Ed Bouchette has been covering the Pittsburgh Steelers for quite a while, and his insight into the team, much of the time, is prophetic. His coverage of the Steelers is objective, though he does have a tendency to see the glass as half empty. Every year, prior to the first game of the regular season, he publishes his prediction for the Steelers. While he is not a psychic guru whose word should be taken as Steelers gospel, his perspectives and opinions do carry much credibility, and when Bouchette took an early swing at forecasting the 2013 season, he got my attention.
This Saturday in the PG Plus, Bouchette surprisingly evaluated the prospects of this year’s team, and his answer speaks to the ambiguity that has surrounded the Steelers since the conclusion of the 2012 season. He writes, “They look… okay. They look as though they could go 8-8, or 10-6, or 6-10.”

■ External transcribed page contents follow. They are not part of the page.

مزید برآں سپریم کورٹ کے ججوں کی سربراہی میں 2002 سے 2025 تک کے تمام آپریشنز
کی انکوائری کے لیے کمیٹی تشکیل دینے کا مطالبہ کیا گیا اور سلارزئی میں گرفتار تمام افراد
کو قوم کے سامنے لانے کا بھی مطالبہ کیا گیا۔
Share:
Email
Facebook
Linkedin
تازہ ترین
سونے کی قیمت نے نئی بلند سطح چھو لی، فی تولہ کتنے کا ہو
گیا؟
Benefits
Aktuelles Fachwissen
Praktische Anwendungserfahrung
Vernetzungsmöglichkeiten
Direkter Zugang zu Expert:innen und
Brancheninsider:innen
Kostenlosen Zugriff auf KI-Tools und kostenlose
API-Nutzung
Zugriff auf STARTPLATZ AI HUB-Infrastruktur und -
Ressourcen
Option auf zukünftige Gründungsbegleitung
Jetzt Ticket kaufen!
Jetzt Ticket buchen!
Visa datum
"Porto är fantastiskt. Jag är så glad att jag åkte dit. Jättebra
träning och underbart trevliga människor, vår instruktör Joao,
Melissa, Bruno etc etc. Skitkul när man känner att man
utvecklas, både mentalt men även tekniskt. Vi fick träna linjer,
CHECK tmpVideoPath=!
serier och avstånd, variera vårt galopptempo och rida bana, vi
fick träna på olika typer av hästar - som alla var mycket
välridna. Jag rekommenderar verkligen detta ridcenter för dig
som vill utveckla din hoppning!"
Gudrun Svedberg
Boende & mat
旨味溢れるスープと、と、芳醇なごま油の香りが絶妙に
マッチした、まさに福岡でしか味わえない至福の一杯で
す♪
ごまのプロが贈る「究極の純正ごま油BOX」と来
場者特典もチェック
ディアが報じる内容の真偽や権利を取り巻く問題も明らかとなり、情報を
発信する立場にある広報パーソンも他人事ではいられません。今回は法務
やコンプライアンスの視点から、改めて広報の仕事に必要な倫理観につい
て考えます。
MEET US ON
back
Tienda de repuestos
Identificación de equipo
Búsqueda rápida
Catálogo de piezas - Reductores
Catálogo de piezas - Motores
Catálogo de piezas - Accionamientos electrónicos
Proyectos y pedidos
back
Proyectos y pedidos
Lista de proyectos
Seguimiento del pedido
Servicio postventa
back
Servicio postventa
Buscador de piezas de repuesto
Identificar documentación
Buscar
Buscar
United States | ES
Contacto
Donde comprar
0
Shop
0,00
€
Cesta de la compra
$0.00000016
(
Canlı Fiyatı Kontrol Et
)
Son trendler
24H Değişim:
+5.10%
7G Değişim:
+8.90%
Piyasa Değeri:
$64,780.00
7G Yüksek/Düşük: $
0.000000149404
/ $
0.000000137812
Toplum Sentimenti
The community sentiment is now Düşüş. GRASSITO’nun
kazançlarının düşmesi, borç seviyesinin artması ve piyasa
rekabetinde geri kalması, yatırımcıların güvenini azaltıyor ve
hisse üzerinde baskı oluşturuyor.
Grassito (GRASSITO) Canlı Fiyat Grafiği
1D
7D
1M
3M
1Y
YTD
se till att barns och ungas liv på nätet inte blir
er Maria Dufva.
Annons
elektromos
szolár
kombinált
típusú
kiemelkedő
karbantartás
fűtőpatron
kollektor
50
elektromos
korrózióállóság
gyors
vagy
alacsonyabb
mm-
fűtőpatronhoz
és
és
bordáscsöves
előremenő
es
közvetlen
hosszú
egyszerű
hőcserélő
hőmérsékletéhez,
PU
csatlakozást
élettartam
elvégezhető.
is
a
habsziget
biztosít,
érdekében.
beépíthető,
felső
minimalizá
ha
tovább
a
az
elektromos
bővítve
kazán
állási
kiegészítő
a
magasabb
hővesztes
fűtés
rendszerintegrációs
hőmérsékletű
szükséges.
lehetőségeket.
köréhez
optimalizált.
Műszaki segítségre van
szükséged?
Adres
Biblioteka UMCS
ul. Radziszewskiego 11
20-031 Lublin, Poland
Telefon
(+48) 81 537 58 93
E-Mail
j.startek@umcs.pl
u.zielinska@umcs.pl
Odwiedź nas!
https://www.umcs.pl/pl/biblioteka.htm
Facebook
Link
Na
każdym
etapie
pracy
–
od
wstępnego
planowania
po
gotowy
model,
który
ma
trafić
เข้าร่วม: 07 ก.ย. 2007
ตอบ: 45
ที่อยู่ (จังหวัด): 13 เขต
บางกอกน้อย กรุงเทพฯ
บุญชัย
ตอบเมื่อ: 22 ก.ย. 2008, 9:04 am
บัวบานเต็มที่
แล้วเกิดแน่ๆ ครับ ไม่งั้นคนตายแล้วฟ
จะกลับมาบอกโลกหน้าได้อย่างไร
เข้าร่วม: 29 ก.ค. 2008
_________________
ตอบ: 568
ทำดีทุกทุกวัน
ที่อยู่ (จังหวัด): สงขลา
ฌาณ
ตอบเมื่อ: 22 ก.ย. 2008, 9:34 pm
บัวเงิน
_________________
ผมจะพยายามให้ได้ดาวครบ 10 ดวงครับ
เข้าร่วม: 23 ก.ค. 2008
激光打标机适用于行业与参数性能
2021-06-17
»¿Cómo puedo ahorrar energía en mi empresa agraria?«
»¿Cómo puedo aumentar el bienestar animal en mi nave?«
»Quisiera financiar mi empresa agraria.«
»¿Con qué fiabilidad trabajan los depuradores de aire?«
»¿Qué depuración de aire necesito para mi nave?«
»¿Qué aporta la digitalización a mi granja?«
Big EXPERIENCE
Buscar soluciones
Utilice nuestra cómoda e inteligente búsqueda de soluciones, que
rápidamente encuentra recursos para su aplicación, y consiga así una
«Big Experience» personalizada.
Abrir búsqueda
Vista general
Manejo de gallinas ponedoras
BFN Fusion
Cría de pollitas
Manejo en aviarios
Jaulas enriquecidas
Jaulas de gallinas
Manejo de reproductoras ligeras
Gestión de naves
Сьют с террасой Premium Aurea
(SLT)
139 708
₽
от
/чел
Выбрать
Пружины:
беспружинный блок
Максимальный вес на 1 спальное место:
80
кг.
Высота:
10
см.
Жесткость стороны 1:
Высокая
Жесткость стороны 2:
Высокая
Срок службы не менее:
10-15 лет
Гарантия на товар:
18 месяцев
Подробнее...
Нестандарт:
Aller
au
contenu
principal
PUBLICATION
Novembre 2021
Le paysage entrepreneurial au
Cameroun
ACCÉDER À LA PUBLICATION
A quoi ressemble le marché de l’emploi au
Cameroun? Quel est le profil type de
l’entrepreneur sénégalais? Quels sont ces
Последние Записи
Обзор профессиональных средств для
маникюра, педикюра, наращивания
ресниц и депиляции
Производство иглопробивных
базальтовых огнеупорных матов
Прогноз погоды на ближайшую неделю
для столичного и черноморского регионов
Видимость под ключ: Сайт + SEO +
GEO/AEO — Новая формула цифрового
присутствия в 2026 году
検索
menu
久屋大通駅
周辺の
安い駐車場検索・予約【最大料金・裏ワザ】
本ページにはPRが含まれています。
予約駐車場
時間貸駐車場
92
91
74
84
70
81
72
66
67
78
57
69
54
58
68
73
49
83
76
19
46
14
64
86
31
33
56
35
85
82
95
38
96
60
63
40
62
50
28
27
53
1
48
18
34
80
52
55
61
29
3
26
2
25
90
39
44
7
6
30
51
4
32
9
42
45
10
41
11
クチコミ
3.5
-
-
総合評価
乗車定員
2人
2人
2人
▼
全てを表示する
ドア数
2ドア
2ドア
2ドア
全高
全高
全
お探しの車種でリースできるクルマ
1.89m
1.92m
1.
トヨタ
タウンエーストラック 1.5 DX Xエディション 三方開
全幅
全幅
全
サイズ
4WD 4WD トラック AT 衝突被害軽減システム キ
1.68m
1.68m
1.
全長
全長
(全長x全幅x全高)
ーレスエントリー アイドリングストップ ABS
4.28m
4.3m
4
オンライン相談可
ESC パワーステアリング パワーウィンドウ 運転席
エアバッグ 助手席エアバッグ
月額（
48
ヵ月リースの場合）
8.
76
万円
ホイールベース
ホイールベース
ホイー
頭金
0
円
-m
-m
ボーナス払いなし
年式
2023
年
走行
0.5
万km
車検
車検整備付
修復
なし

There are several descriptors that you can use to describe a football team with the capability of winning a championship, but “okay” is definitely not one of them. If the Steelers are to return to the playoffs, their level of play will have to exceed “okay.”
Bouchette continues with an exercise of “should” vs. “but.”
Le’Veon Bell looks “good,” but has to stay healthy.
The offensive line can be “decent,” but they must stay healthy.
Markus Wheaton will compensate for Mike Wallace’s departure, but gone will be the “touchdown passes over 40 yards.”
Troy Polamalu and LaMarr Woodley look healthy, but must stay that way.
He also asserts that the Steelers will not miss the “James Harrison of 2012,” that Steve McLendon will be an improvement over Casey Hampton, and that Cortez Allen will be equal to or better than Keenan Lewis from a season ago.
While Bouchette isn’t necessarily breaking new ground with his analysis, you would think that if he were convinced by what he has seen in camp thus far that he would have been a bit more optimistic than “okay.”
In the first preseason contest, outside of a few decent individual performances by David DeCastro, Al Woods, and even Justin Brown, the overall level of play was below that of “okay,” though it may have been a result of the physical nature of the practices in this year’s camp. However, it would be foolish to base the expectations for an entire season on one preseason game.
Regardless, the Steelers cannot afford another 8-8 season, and a 6-10 one would be considered a major failure. If Bouchette’s evaluation of “okay” is accurate, either of those finishes are very real possibilities.
With games against the Ravens and Bengals twice, the Patriots, and the Packers, and with traveling obstacles to Oakland and to London, 10-6 would be an excellent finish that should be enough to get the Steelers back into the playoffs, and maybe in the mix for the AFC North title.
Three more preseason games to go, and plenty of opportunities to move beyond “okay.”